- [Short exercise]: Reproduce verbatim the lines of the records below, beginning with the line that contains "country: Trinidad and Tobago" and continuing through the line that contains "order: Bryopsidales", with both of those lines included.

------ The data

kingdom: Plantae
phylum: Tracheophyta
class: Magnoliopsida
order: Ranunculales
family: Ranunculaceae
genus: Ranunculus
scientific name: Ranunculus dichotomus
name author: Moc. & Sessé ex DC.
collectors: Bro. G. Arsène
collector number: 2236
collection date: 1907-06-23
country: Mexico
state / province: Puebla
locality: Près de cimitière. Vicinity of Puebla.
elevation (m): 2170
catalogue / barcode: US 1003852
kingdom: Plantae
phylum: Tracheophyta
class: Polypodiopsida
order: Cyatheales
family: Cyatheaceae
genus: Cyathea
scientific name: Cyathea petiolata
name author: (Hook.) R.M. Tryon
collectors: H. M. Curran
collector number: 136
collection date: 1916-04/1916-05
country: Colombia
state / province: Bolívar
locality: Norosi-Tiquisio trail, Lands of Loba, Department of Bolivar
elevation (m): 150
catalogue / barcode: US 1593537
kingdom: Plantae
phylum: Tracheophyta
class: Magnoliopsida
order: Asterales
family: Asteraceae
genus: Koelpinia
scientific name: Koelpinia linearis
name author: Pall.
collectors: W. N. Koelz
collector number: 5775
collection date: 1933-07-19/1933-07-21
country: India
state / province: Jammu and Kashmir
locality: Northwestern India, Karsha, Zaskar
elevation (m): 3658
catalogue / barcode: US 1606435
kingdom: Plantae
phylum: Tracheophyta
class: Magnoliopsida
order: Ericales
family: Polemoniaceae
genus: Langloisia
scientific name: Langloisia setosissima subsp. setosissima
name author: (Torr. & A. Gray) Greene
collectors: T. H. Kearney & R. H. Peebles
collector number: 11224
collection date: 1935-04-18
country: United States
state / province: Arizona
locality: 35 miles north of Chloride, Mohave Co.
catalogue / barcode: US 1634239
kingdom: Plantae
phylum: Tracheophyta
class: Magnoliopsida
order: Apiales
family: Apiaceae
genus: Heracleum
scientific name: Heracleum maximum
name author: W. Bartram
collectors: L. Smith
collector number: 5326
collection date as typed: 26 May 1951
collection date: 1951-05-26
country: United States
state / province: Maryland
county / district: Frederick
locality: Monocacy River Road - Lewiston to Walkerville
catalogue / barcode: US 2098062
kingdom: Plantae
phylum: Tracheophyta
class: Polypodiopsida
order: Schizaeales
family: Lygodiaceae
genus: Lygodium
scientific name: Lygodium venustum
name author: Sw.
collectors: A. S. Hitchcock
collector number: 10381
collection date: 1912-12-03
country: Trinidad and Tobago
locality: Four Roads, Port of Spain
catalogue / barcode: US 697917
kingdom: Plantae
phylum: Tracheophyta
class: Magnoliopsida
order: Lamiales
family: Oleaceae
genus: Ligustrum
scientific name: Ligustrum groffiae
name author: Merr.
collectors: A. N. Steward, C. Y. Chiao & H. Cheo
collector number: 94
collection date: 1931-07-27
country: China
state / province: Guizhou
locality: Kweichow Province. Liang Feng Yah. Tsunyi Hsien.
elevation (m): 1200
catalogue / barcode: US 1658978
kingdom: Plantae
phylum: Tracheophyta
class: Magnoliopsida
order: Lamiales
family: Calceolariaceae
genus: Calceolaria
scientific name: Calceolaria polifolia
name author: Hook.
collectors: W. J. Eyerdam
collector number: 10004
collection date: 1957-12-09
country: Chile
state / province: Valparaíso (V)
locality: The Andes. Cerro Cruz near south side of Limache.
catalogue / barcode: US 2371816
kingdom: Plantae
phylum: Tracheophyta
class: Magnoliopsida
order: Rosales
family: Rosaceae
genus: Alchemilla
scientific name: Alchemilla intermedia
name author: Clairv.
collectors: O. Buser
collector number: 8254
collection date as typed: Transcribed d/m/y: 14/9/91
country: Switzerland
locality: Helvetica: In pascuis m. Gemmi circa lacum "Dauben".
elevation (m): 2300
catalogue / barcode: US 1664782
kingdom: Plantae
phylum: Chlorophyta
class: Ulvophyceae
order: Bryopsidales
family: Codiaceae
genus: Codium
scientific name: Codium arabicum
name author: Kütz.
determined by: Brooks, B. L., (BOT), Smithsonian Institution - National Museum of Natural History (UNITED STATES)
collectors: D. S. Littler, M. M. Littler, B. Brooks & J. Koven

------------

- [Output]:
country: Trinidad and Tobago
locality: Four Roads, Port of Spain
catalogue / barcode: US 697917
kingdom: Plantae
phylum: Tracheophyta
class: Magnoliopsida
order: Lamiales
family: Oleaceae
genus: Ligustrum
scientific name: Ligustrum groffiae
name author: Merr.
collectors: A. N. Steward, C. Y. Chiao & H. Cheo
collector number: 94
collection date: 1931-07-27
country: China
state / province: Guizhou
locality: Kweichow Province. Liang Feng Yah. Tsunyi Hsien.
elevation (m): 1200
catalogue / barcode: US 1658978
kingdom: Plantae
phylum: Tracheophyta
class: Magnoliopsida
order: Lamiales
family: Calceolariaceae
genus: Calceolaria
scientific name: Calceolaria polifolia
name author: Hook.
collectors: W. J. Eyerdam
collector number: 10004
collection date: 1957-12-09
country: Chile
state / province: Valparaíso (V)
locality: The Andes. Cerro Cruz near south side of Limache.
catalogue / barcode: US 2371816
kingdom: Plantae
phylum: Tracheophyta
class: Magnoliopsida
order: Rosales
family: Rosaceae
genus: Alchemilla
scientific name: Alchemilla intermedia
name author: Clairv.
collectors: O. Buser
collector number: 8254
collection date as typed: Transcribed d/m/y: 14/9/91
country: Switzerland
locality: Helvetica: In pascuis m. Gemmi circa lacum "Dauben".
elevation (m): 2300
catalogue / barcode: US 1664782
kingdom: Plantae
phylum: Chlorophyta
class: Ulvophyceae
order: Bryopsidales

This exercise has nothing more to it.